ERIC BERGER – 7/13/2017, 9:22 AM
For the last five years or so, NASA has sold the public on a Journey to Mars, a grand voyage by which the agency will land humans on the red planet during the 2030s. With just budgetary increases for inflation, the agency said, it had the resources for humanity’s next great step, to land crews safely on Mars, and to bring them home. The agency’s new rocket, the Space Launch System, and spacecraft, Orion, were sold by NASA administrator Charles Bolden as the vehicles that would get the job done.
There were plenty of naysayers. For example, a National Research Council report cautioned that the agency had too much work, and too little funds, to accomplish these goals in the 2030s with the SLS rocket—and that sustaining a “Mars program” into the 2040s would be a tremendous challenge. NASA’s remarkable response to this critical report was that it validated the Journey to Mars.
Can’t land
Now, finally, the agency appears to have bended toward reality. During a propulsion meeting of the American Institute for Aeronautics and Astronautics on Wednesday, NASA’s chief of human spaceflight acknowledged that the agency doesn’t really have the funding it needs to reach Mars (see video).
“I can’t put a date on humans on Mars, and the reason really is the other piece is, at the budget levels we described, this roughly 2 percent increase, we don’t have the surface systems available for Mars,” said NASA’s William H. Gerstenmaier, responding to a question about when NASA will send humans to the surface of Mars. “And that entry, descent and landing is a huge challenge for us for Mars.”
This seems like a fairly common sense statement, but it’s something that NASA officials have largely glossed over—at least in public—during the agency’s promotion of a Journey to Mars.
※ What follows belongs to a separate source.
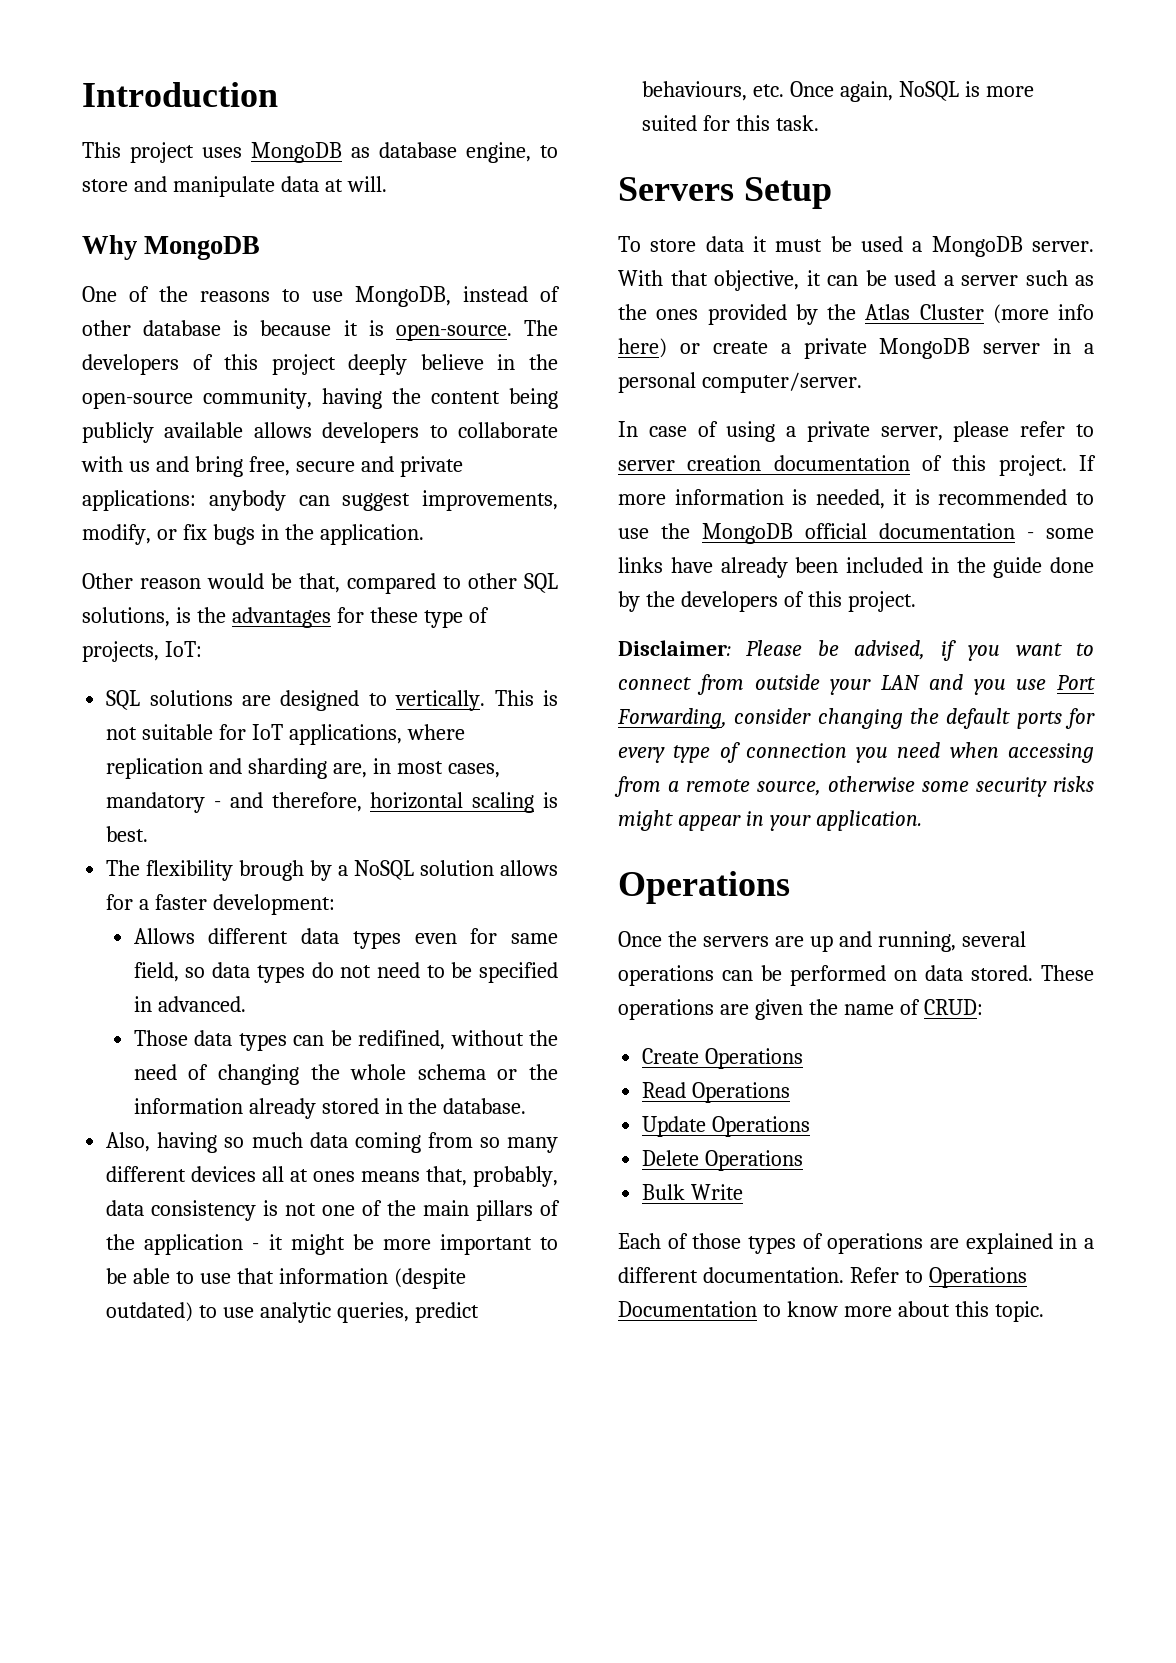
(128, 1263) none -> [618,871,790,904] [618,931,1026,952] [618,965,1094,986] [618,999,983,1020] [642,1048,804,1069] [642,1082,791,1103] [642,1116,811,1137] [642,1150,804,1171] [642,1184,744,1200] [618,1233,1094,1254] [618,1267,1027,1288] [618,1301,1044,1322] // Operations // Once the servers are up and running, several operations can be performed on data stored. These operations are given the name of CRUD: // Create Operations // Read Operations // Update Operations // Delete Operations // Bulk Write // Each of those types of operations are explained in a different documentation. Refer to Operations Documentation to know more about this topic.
The reality is that the SLS rocket and Orion spacecraft have cost a lot to build, and therefore NASA hasn’t been able to begin designing vehicles to land on Mars or ascend from the surface.
Agency officials have also been loath to mention the possibility of NASA astronauts landing on the Moon, because George W. Bush had an initiative to return to the Moon that President Obama canceled. However, Gerstenmaier opened the door to this possibility Wednesday.
Maybe the Moon?
“If we find out there’s water on the Moon, and we want to do more extensive operations on the Moon to go explore that, we have the ability with Deep Space Gateway to support an extensive Moon surface program,” he said. “If we want to stay focused more toward Mars we can keep that.”
It has been a long time since NASA, especially its chief human spaceflight official, talked openly about an “extensive Moon surface program.” However after six months of a new presidential administration, the agency realizes that its destination may well change. Therefore its leadership is keeping the decision about destinations open, be it the surface of the Moon or Mars.
The reality is that NASA may not be able to go either place unless something changes. The agency doesn’t have the funding to build a large lunar outpost if it must rely on the Space Launch System—which will only fly about once a year, at a cost of more than $1 billion. Mars landings, clearly, would cost even more with the big, expendable rocket approach requiring five or more launches per mission.
Another, less costly option is having the freedom to rely much more heavily on partly or completely reusable launch and in-space transports systems being built by SpaceX, Blue Origin, and United Launch Alliance. Politically, so far any reliance on commercial companies for deep space exploration has been a non-starter in Congress. But that could change, as Vice President Mike Pence has been making some noise about increasing commercial partnerships at NASA. “The truth is that American business is on the cutting edge of space technology,” he recently said.